Supplied material:

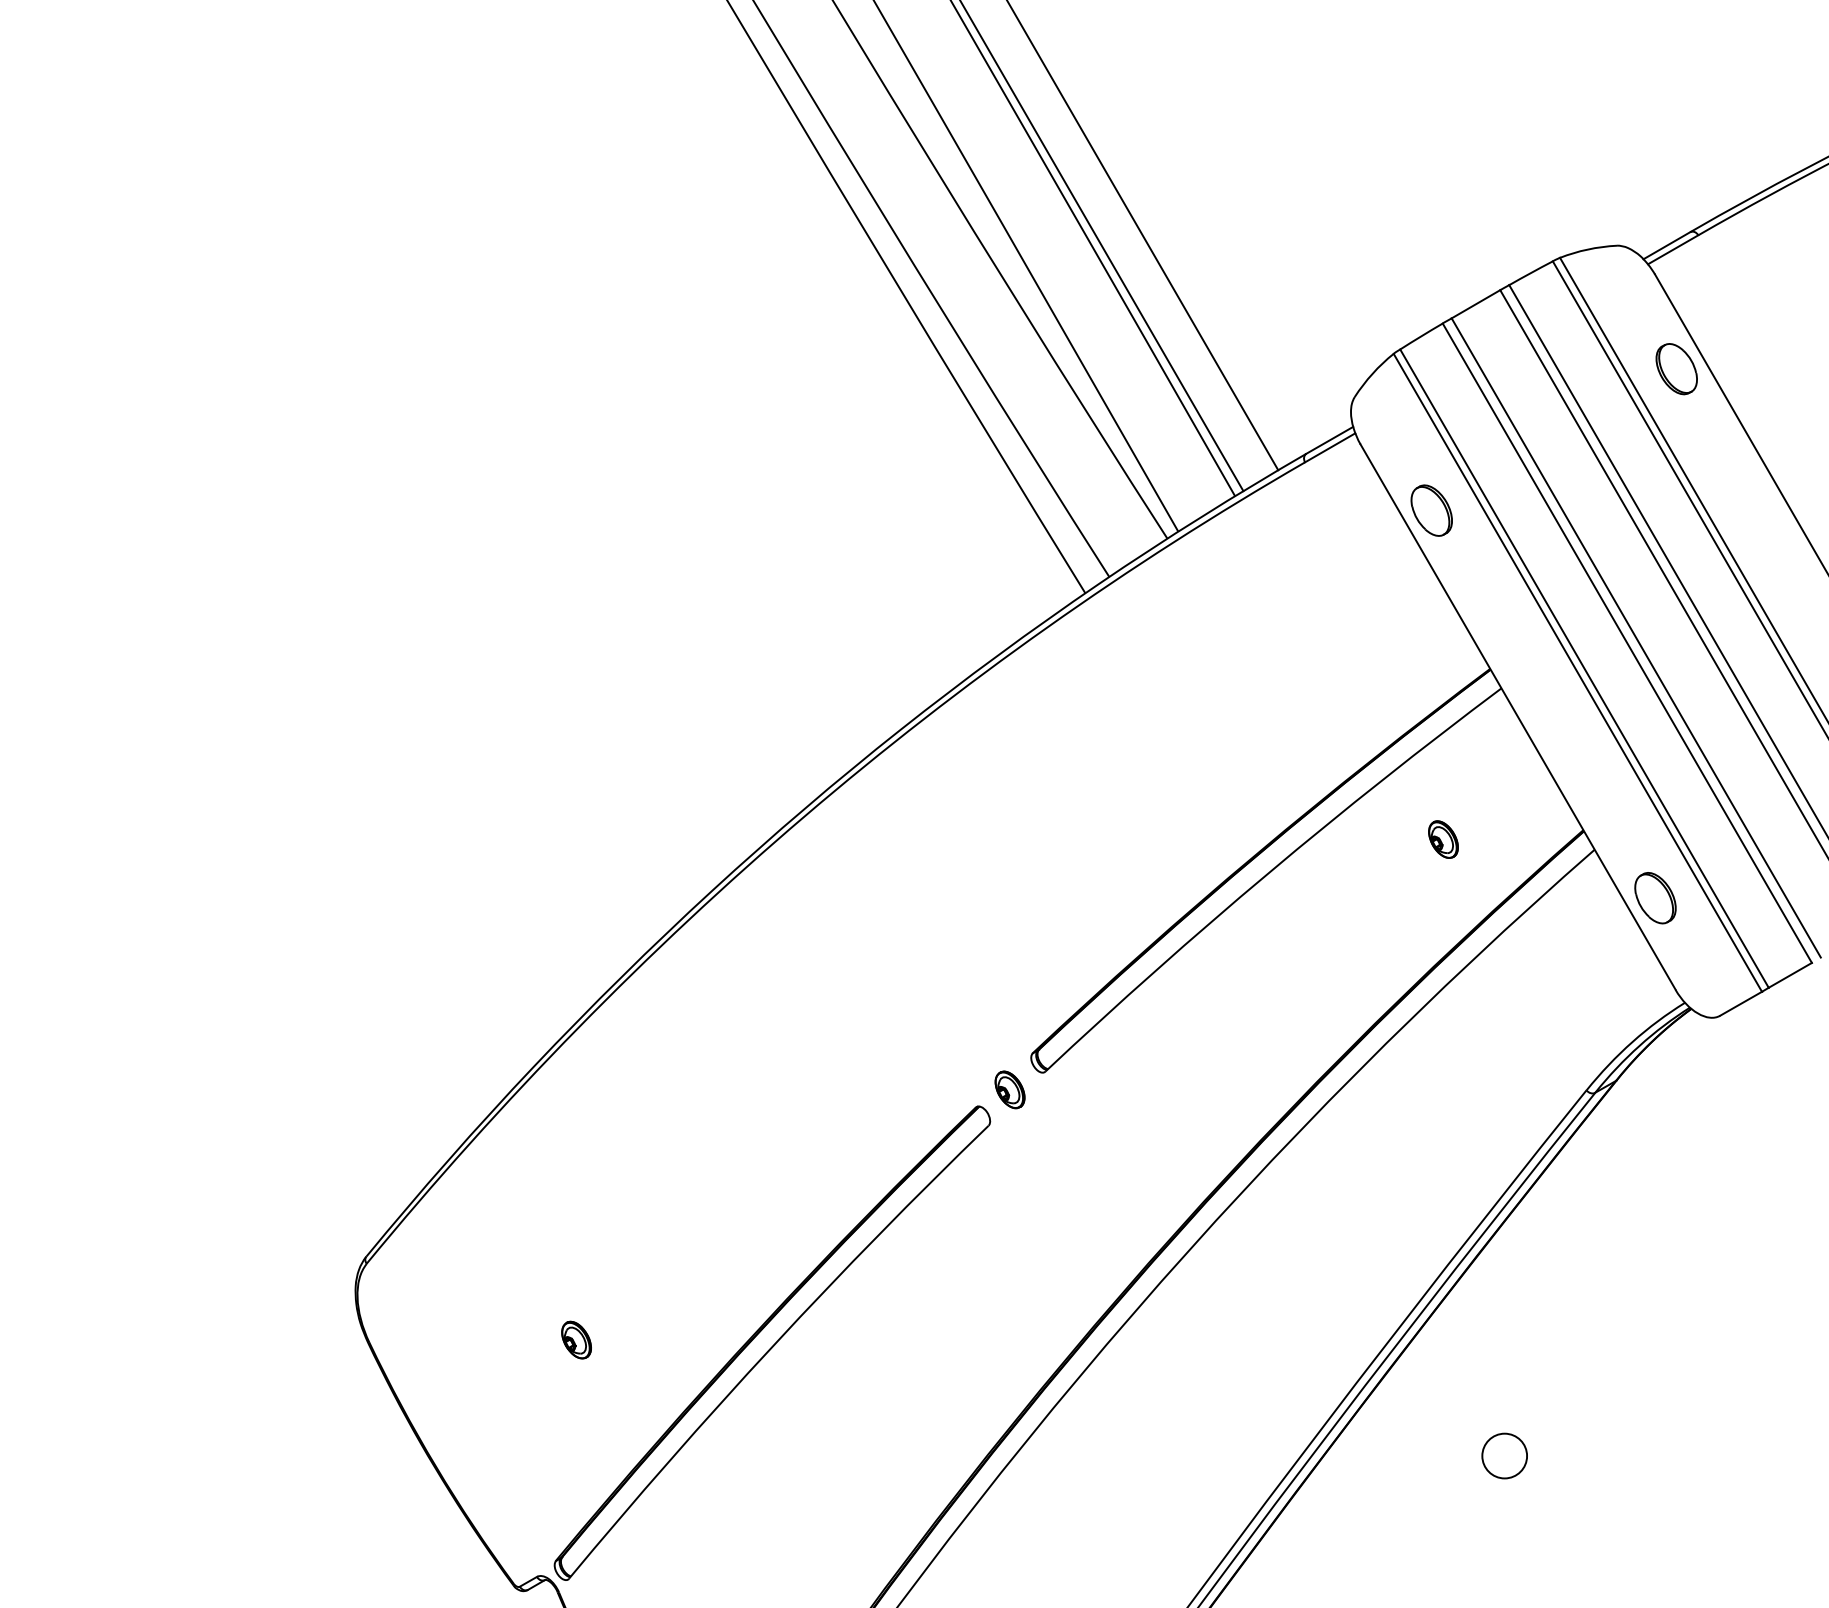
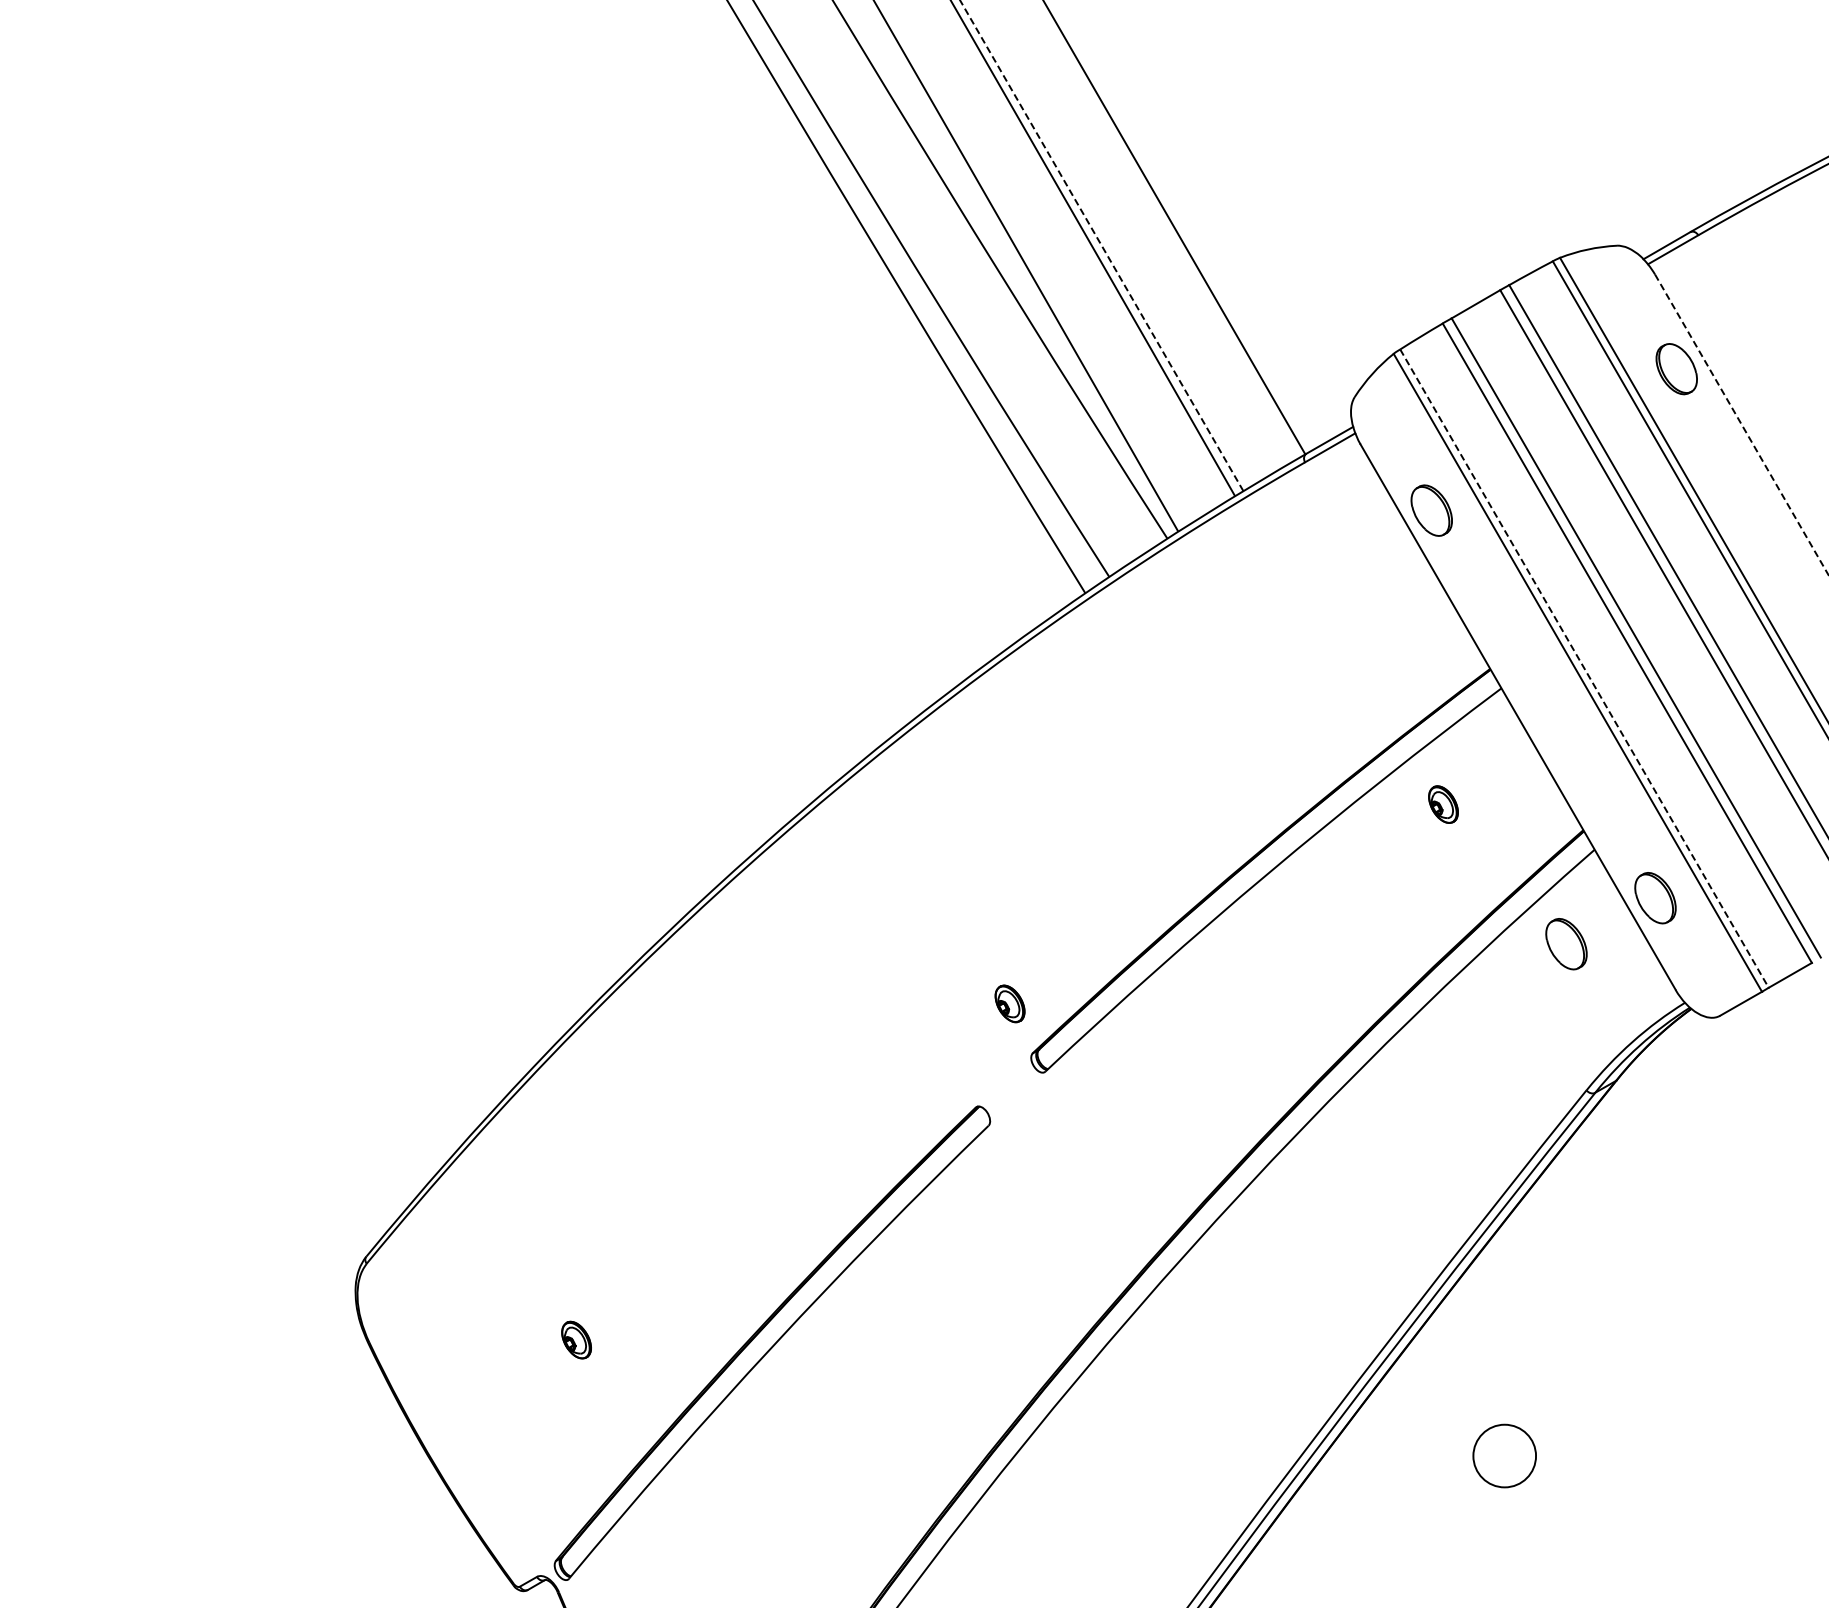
line at (1143, 236) position: (1143, 236) -> (1174, 228)
line at (1101, 245): solid -> dashed
line at (1742, 425): solid -> dashed
line at (1584, 668): solid -> dashed
part at (1443, 839) position: (1443, 839) -> (1443, 804)
part at (1566, 944): none -> present
part at (1009, 1089) position: (1009, 1089) -> (1009, 1003)
circle at (1504, 1455) diameter: 45 px -> 63 px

What is expected: Write out all the items above again with every "dashed" changed to "dotted" and nothing else altered. Leave out the picture lines.

Answer for the task:
line at (1143, 236) position: (1143, 236) -> (1174, 228)
line at (1101, 245): solid -> dotted
line at (1742, 425): solid -> dotted
line at (1584, 668): solid -> dotted
part at (1443, 839) position: (1443, 839) -> (1443, 804)
part at (1566, 944): none -> present
part at (1009, 1089) position: (1009, 1089) -> (1009, 1003)
circle at (1504, 1455) diameter: 45 px -> 63 px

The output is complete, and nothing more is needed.